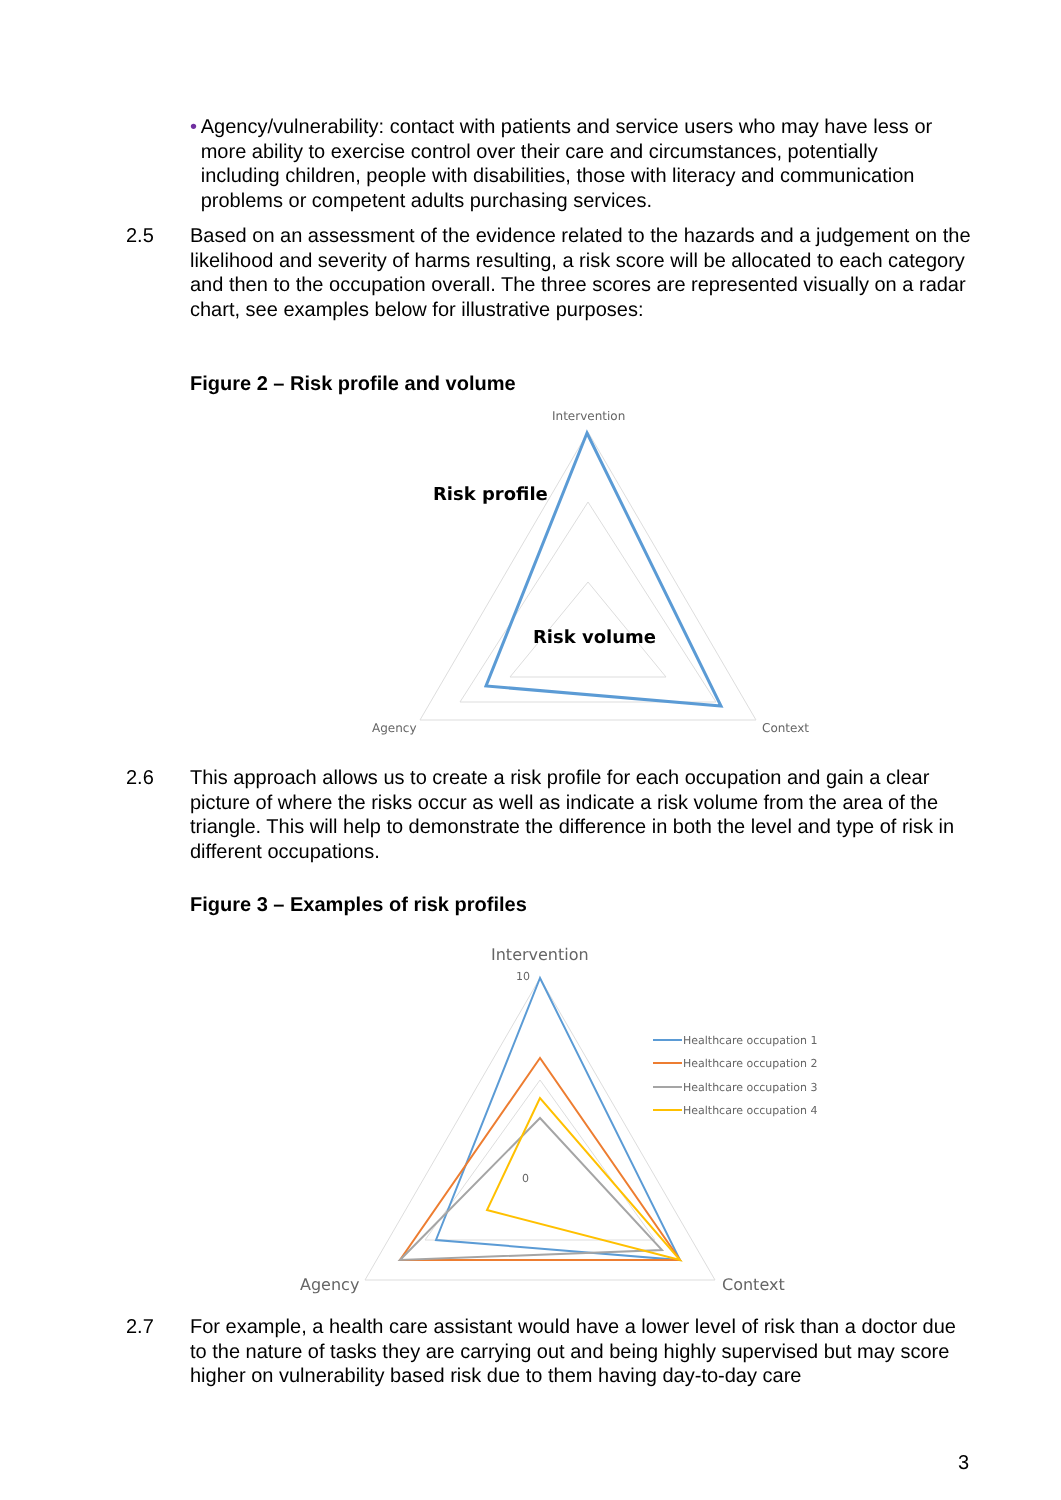• Agency/vulnerability: contact with patients and service users who may have less or more ability to exercise control over their care and circumstances, potentially including children, people with disabilities, those with literacy and communication problems or competent adults purchasing services.
2.5 Based on an assessment of the evidence related to the hazards and a judgement on the likelihood and severity of harms resulting, a risk score will be allocated to each category and then to the occupation overall. The three scores are represented visually on a radar chart, see examples below for illustrative purposes:
Figure 2 – Risk profile and volume
Intervention
Agency
Context
Risk profile
Risk volume
2.6 This approach allows us to create a risk profile for each occupation and gain a clear picture of where the risks occur as well as indicate a risk volume from the area of the triangle. This will help to demonstrate the difference in both the level and type of risk in different occupations.
Figure 3 – Examples of risk profiles
Intervention
Agency
Context
10
0
Healthcare occupation 1
Healthcare occupation 2
Healthcare occupation 3
Healthcare occupation 4
2.7 For example, a health care assistant would have a lower level of risk than a doctor due to the nature of tasks they are carrying out and being highly supervised but may score higher on vulnerability based risk due to them having day-to-day care
3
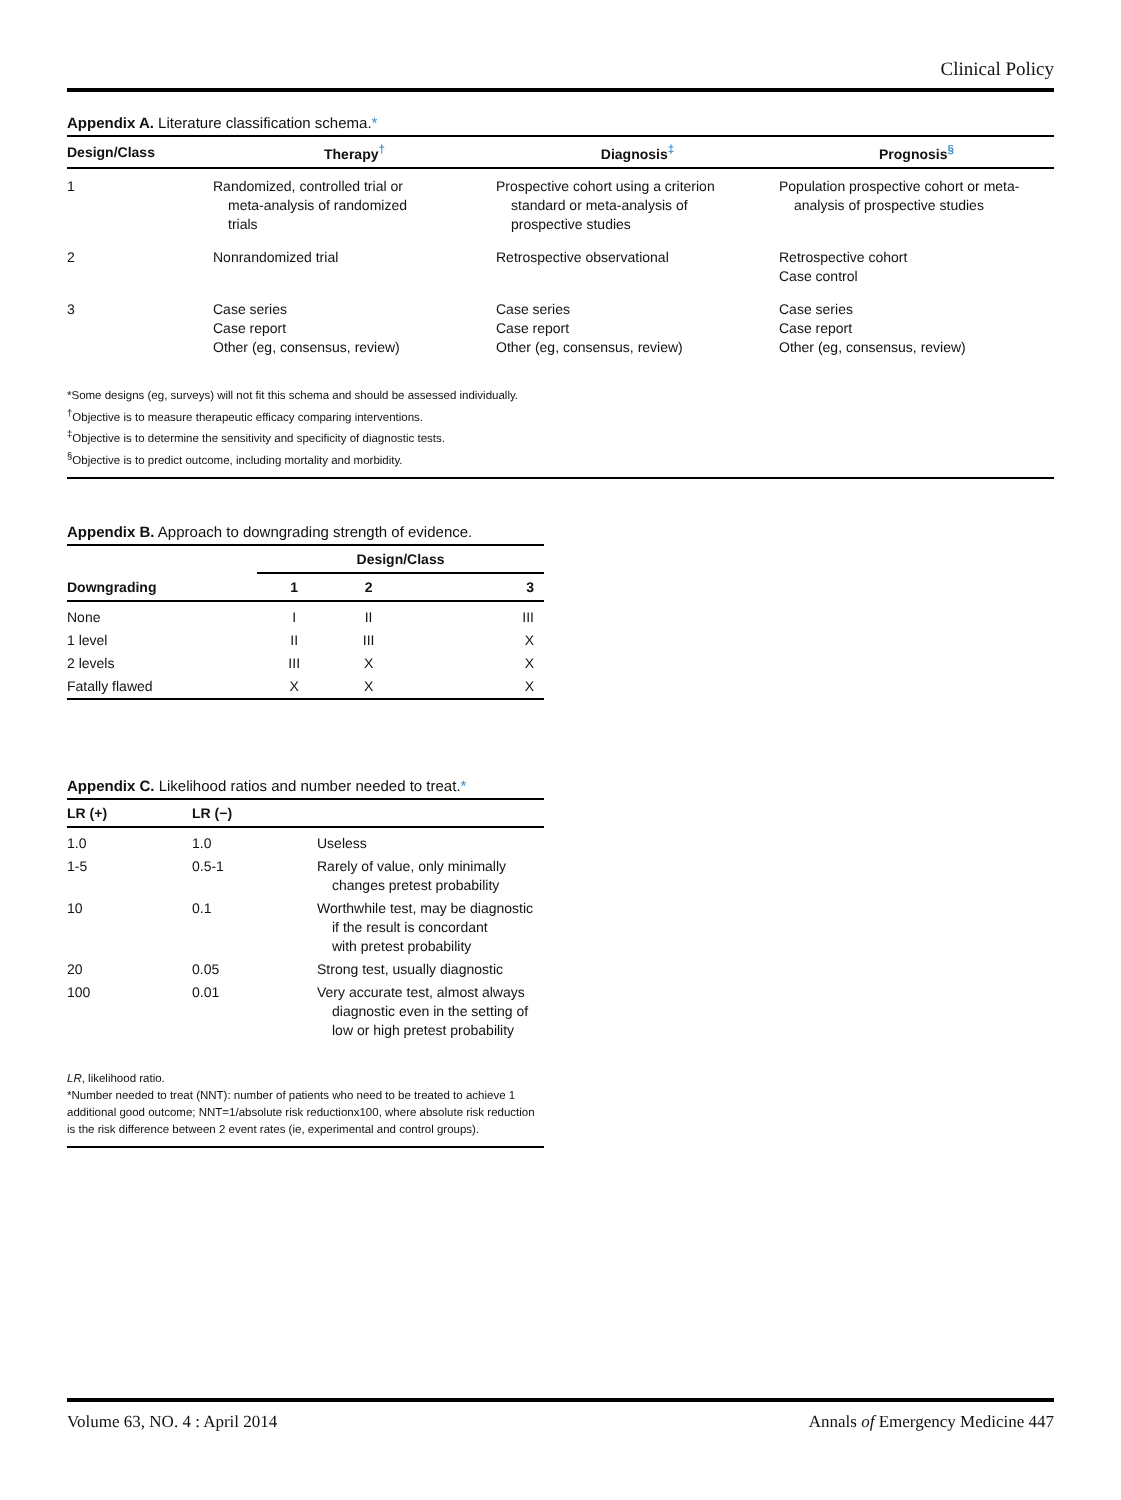Clinical Policy
Appendix A. Literature classification schema.*
| Design/Class | Therapy<sup>†</sup> | Diagnosis<sup>‡</sup> | Prognosis<sup>§</sup> |
| --- | --- | --- | --- |
| 1 | Randomized, controlled trial or meta-analysis of randomized trials | Prospective cohort using a criterion standard or meta-analysis of prospective studies | Population prospective cohort or meta- analysis of prospective studies |
| 2 | Nonrandomized trial | Retrospective observational | Retrospective cohort Case control |
| 3 | Case series Case report Other (eg, consensus, review) | Case series Case report Other (eg, consensus, review) | Case series Case report Other (eg, consensus, review) |
*Some designs (eg, surveys) will not fit this schema and should be assessed individually.
<sup>†</sup> Objective is to measure therapeutic efficacy comparing interventions.
<sup>‡</sup> Objective is to determine the sensitivity and specificity of diagnostic tests.
<sup>§</sup> Objective is to predict outcome, including mortality and morbidity.
Appendix B. Approach to downgrading strength of evidence.
| | Design/Class | | |
| --- | --- | --- | --- |
| Downgrading | 1 | 2 | 3 |
| None | I | II | III |
| 1 level | II | III | X |
| 2 levels | III | X | X |
| Fatally flawed | X | X | X |
Appendix C. Likelihood ratios and number needed to treat.*
| LR (+) | LR (−) | |
| --- | --- | --- |
| 1.0 | 1.0 | Useless |
| 1-5 | 0.5-1 | Rarely of value, only minimally changes pretest probability |
| 10 | 0.1 | Worthwhile test, may be diagnostic if the result is concordant with pretest probability |
| 20 | 0.05 | Strong test, usually diagnostic |
| 100 | 0.01 | Very accurate test, almost always diagnostic even in the setting of low or high pretest probability |
LR, likelihood ratio.
*Number needed to treat (NNT): number of patients who need to be treated to achieve 1 additional good outcome; NNT=1/absolute risk reductionx100, where absolute risk reduction is the risk difference between 2 event rates (ie, experimental and control groups).
Volume 63, NO. 4 : April 2014 Annals of Emergency Medicine 447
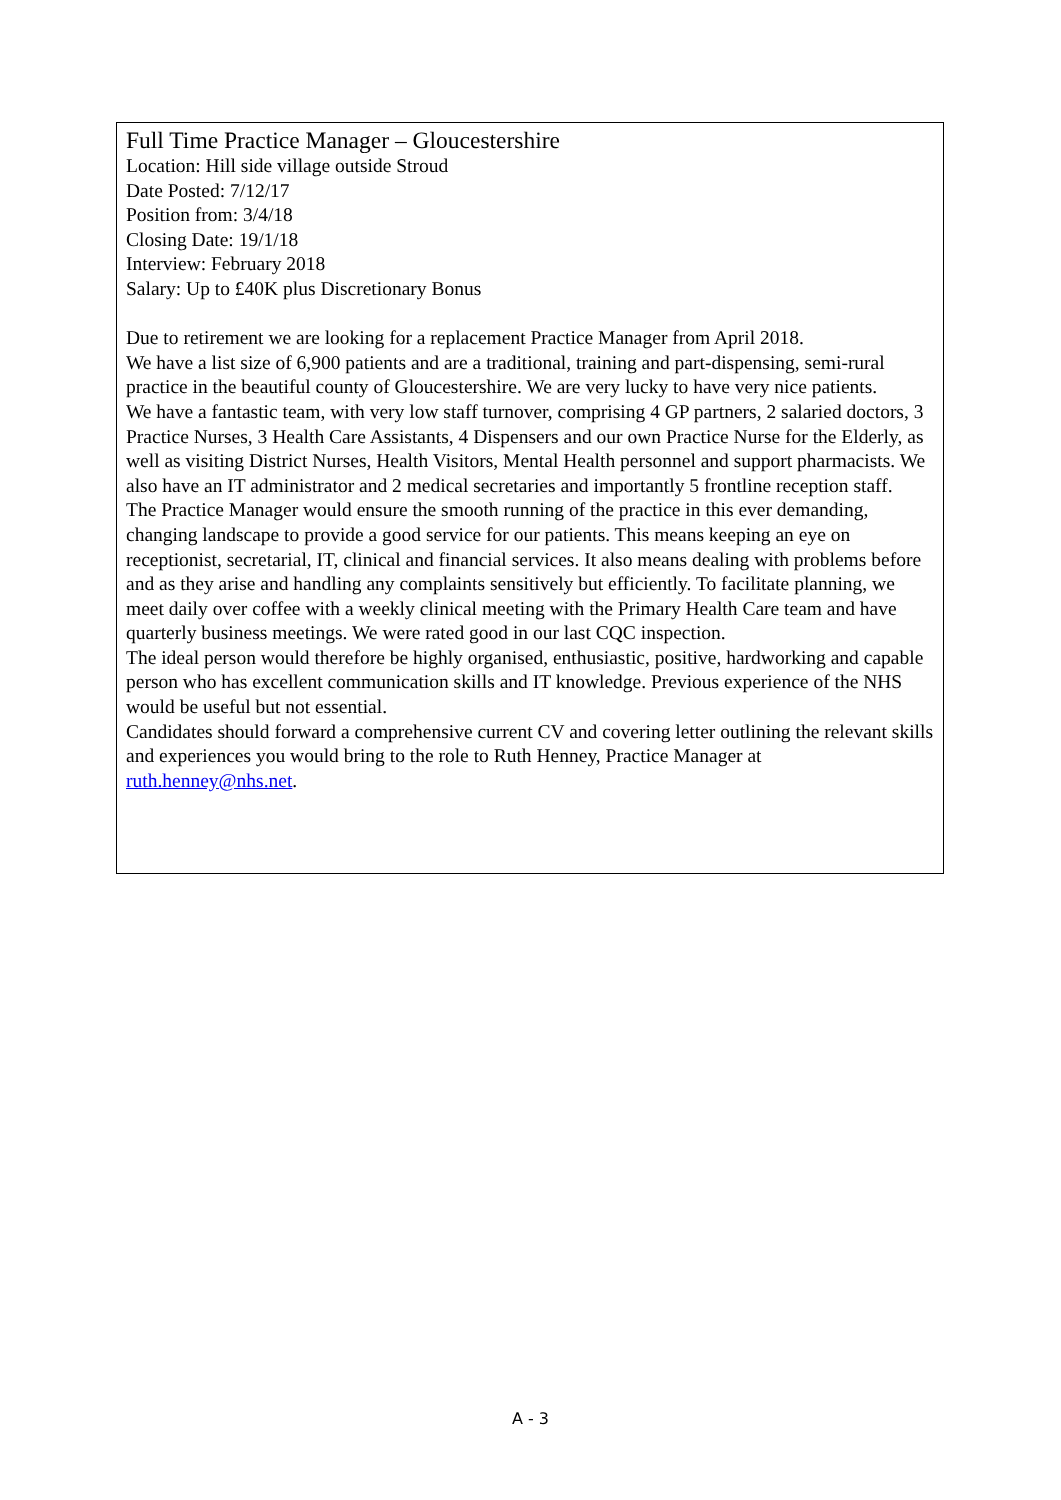Full Time Practice Manager – Gloucestershire
Location: Hill side village outside Stroud
Date Posted: 7/12/17
Position from: 3/4/18
Closing Date: 19/1/18
Interview: February 2018
Salary: Up to £40K plus Discretionary Bonus
Due to retirement we are looking for a replacement Practice Manager from April 2018.
We have a list size of 6,900 patients and are a traditional, training and part-dispensing, semi-rural practice in the beautiful county of Gloucestershire. We are very lucky to have very nice patients.
We have a fantastic team, with very low staff turnover, comprising 4 GP partners, 2 salaried doctors, 3 Practice Nurses, 3 Health Care Assistants, 4 Dispensers and our own Practice Nurse for the Elderly, as well as visiting District Nurses, Health Visitors, Mental Health personnel and support pharmacists. We also have an IT administrator and 2 medical secretaries and importantly 5 frontline reception staff.
The Practice Manager would ensure the smooth running of the practice in this ever demanding, changing landscape to provide a good service for our patients. This means keeping an eye on receptionist, secretarial, IT, clinical and financial services. It also means dealing with problems before and as they arise and handling any complaints sensitively but efficiently. To facilitate planning, we meet daily over coffee with a weekly clinical meeting with the Primary Health Care team and have quarterly business meetings. We were rated good in our last CQC inspection.
The ideal person would therefore be highly organised, enthusiastic, positive, hardworking and capable person who has excellent communication skills and IT knowledge. Previous experience of the NHS would be useful but not essential.
Candidates should forward a comprehensive current CV and covering letter outlining the relevant skills and experiences you would bring to the role to Ruth Henney, Practice Manager at ruth.henney@nhs.net.
A - 3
++++++
§ **EXERCISE BRIEF**
Please give all of the data again, exact and free of pictures.

§ **SOLUTION TO THE EXERCISE**
• Agency/vulnerability: contact with patients and service users who may have less or more ability to exercise control over their care and circumstances, potentially including children, people with disabilities, those with literacy and communication problems or competent adults purchasing services.
2.5 Based on an assessment of the evidence related to the hazards and a judgement on the likelihood and severity of harms resulting, a risk score will be allocated to each category and then to the occupation overall. The three scores are represented visually on a radar chart, see examples below for illustrative purposes:
Figure 2 – Risk profile and volume
Intervention
Agency
Context
Risk profile
Risk volume
2.6 This approach allows us to create a risk profile for each occupation and gain a clear picture of where the risks occur as well as indicate a risk volume from the area of the triangle. This will help to demonstrate the difference in both the level and type of risk in different occupations.
Figure 3 – Examples of risk profiles
Intervention
Agency
Context
10
0
Healthcare occupation 1
Healthcare occupation 2
Healthcare occupation 3
Healthcare occupation 4
2.7 For example, a health care assistant would have a lower level of risk than a doctor due to the nature of tasks they are carrying out and being highly supervised but may score higher on vulnerability based risk due to them having day-to-day care
3
Clinical Policy
Appendix A. Literature classification schema.*
| Design/Class | Therapy<sup>†</sup> | Diagnosis<sup>‡</sup> | Prognosis<sup>§</sup> |
| --- | --- | --- | --- |
| 1 | Randomized, controlled trial or meta-analysis of randomized trials | Prospective cohort using a criterion standard or meta-analysis of prospective studies | Population prospective cohort or meta- analysis of prospective studies |
| 2 | Nonrandomized trial | Retrospective observational | Retrospective cohort Case control |
| 3 | Case series Case report Other (eg, consensus, review) | Case series Case report Other (eg, consensus, review) | Case series Case report Other (eg, consensus, review) |
*Some designs (eg, surveys) will not fit this schema and should be assessed individually.
<sup>†</sup> Objective is to measure therapeutic efficacy comparing interventions.
<sup>‡</sup> Objective is to determine the sensitivity and specificity of diagnostic tests.
<sup>§</sup> Objective is to predict outcome, including mortality and morbidity.
Appendix B. Approach to downgrading strength of evidence.
| | Design/Class | | |
| --- | --- | --- | --- |
| Downgrading | 1 | 2 | 3 |
| None | I | II | III |
| 1 level | II | III | X |
| 2 levels | III | X | X |
| Fatally flawed | X | X | X |
Appendix C. Likelihood ratios and number needed to treat.*
| LR (+) | LR (−) | |
| --- | --- | --- |
| 1.0 | 1.0 | Useless |
| 1-5 | 0.5-1 | Rarely of value, only minimally changes pretest probability |
| 10 | 0.1 | Worthwhile test, may be diagnostic if the result is concordant with pretest probability |
| 20 | 0.05 | Strong test, usually diagnostic |
| 100 | 0.01 | Very accurate test, almost always diagnostic even in the setting of low or high pretest probability |
LR, likelihood ratio.
*Number needed to treat (NNT): number of patients who need to be treated to achieve 1 additional good outcome; NNT=1/absolute risk reductionx100, where absolute risk reduction is the risk difference between 2 event rates (ie, experimental and control groups).
Volume 63, NO. 4 : April 2014 Annals of Emergency Medicine 447
Full Time Practice Manager – Gloucestershire
Location: Hill side village outside Stroud
Date Posted: 7/12/17
Position from: 3/4/18
Closing Date: 19/1/18
Interview: February 2018
Salary: Up to £40K plus Discretionary Bonus
Due to retirement we are looking for a replacement Practice Manager from April 2018.
We have a list size of 6,900 patients and are a traditional, training and part-dispensing, semi-rural practice in the beautiful county of Gloucestershire. We are very lucky to have very nice patients.
We have a fantastic team, with very low staff turnover, comprising 4 GP partners, 2 salaried doctors, 3 Practice Nurses, 3 Health Care Assistants, 4 Dispensers and our own Practice Nurse for the Elderly, as well as visiting District Nurses, Health Visitors, Mental Health personnel and support pharmacists. We also have an IT administrator and 2 medical secretaries and importantly 5 frontline reception staff.
The Practice Manager would ensure the smooth running of the practice in this ever demanding, changing landscape to provide a good service for our patients. This means keeping an eye on receptionist, secretarial, IT, clinical and financial services. It also means dealing with problems before and as they arise and handling any complaints sensitively but efficiently. To facilitate planning, we meet daily over coffee with a weekly clinical meeting with the Primary Health Care team and have quarterly business meetings. We were rated good in our last CQC inspection.
The ideal person would therefore be highly organised, enthusiastic, positive, hardworking and capable person who has excellent communication skills and IT knowledge. Previous experience of the NHS would be useful but not essential.
Candidates should forward a comprehensive current CV and covering letter outlining the relevant skills and experiences you would bring to the role to Ruth Henney, Practice Manager at ruth.henney@nhs.net.
A - 3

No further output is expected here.